§ **Task instructions**
Condense the block in the Spark issue notice below that begins "Key: SPARK-24707" into two short sentences that keep its main facts.

___ Selected extract

You are viewing a plain text version of this content. The canonical link for it is here.
Posted to issues@spark.apache.org by "Apache Spark (JIRA)" <ji...@apache.org> on 2018/07/01 03:10:00 UTC
[jira] [Assigned] (SPARK-24707) Enable spark-kafka-streaming to maintain min buffer using async thread to avoid blocking kafka poll

     [ https://issues.apache.org/jira/browse/SPARK-24707?page=com.atlassian.jira.plugin.system.issuetabpanels:all-tabpanel ]

Apache Spark reassigned SPARK-24707:
------------------------------------

    Assignee: Apache Spark

> Enable spark-kafka-streaming to maintain min buffer using async thread to avoid blocking kafka poll
> ---------------------------------------------------------------------------------------------------
>
>                 Key: SPARK-24707
>                 URL: https://issues.apache.org/jira/browse/SPARK-24707
>             Project: Spark
>          Issue Type: Improvement
>          Components: DStreams
>    Affects Versions: 2.4.0
>            Reporter: Sidhavratha Kumar
>            Assignee: Apache Spark
>            Priority: Major
>         Attachments: 40_partition_topic_without_buffer.pdf
>
>
> Currently Spark Kafka RDD will block on kafka consumer poll. Specially in Spark-Kafka-streaming job this poll duration adds into batch processing time which result in
>  * Increased batch processing time (which is apart from time taken to process records)

______
___ Information shown

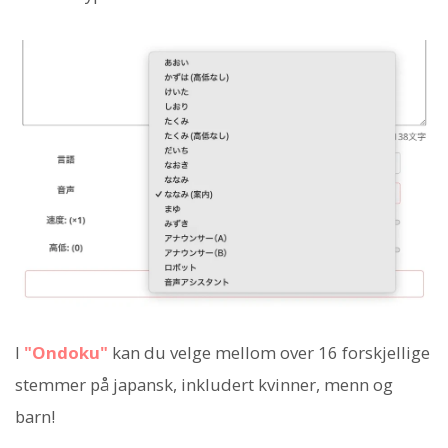
I
"Ondoku"
kan du velge mellom over 16 forskjellige
stemmer på japansk, inkludert kvinner, menn og
barn!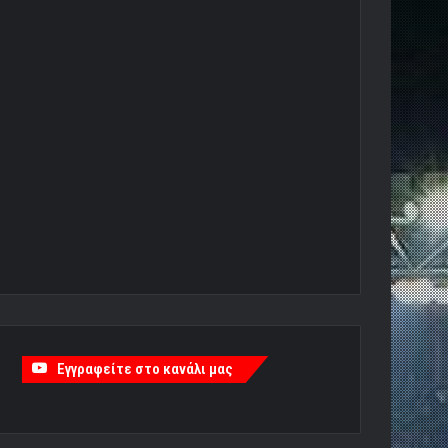
Εγγραφείτε στο κανάλι μας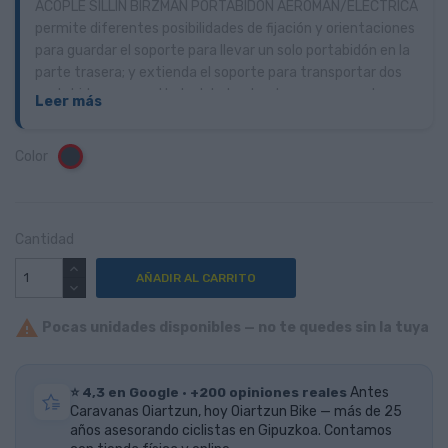
ACOPLE SILLIN BIRZMAN PORTABIDON AEROMAN/ELECTRICA
permite diferentes posibilidades de fijación y orientaciones
para guardar el soporte para llevar un solo portabidón en la
parte trasera; y extienda el soporte para transportar dos
portabidones uno al lado del otro. Los brazos se montan en
Leer más
el riel del sillín en dos ángulos ajustables para acomodar
sillines de diferentes formas.
Color
Negro
Cantidad
AÑADIR AL CARRITO

Pocas unidades disponibles — no te quedes sin la tuya
⭐ 4,3 en Google · +200 opiniones reales
Antes
Caravanas Oiartzun, hoy Oiartzun Bike — más de 25
años asesorando ciclistas en Gipuzkoa. Contamos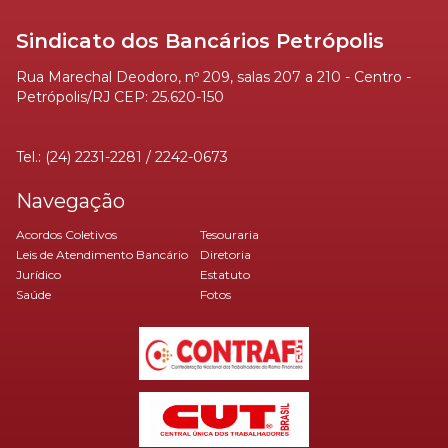
Sindicato dos Bancários Petrópolis
Rua Marechal Deodoro, nº 209, salas 207 a 210 - Centro -
Petrópolis/RJ CEP: 25.620-150
Tel.: (24) 2231-2281 / 2242-0673
Navegação
Acordos Coletivos
Tesouraria
Leis de Atendimento Bancário
Diretoria
Jurídico
Estatuto
Saúde
Fotos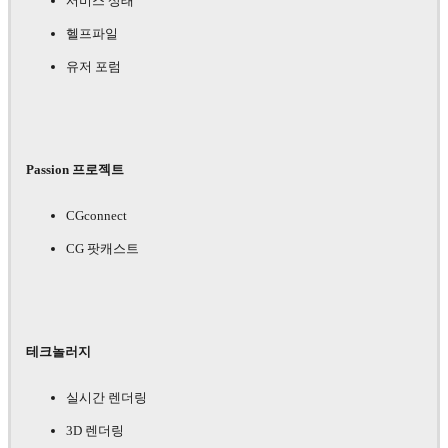
서비스 상태
헬프파일
유저 포럼
Passion 프로젝트
CGconnect
CG 팟캐스트
테크놀러지
실시간 렌더링
3D 렌더링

______

§ **Response to this exercise**
SPARK-24707 is a Major-priority improvement to the Spark project's DStreams component, affecting version 2.4.0. Sidhavratha Kumar reported it, Apache Spark is the assignee, and the file 40_partition_topic_without_buffer.pdf is attached.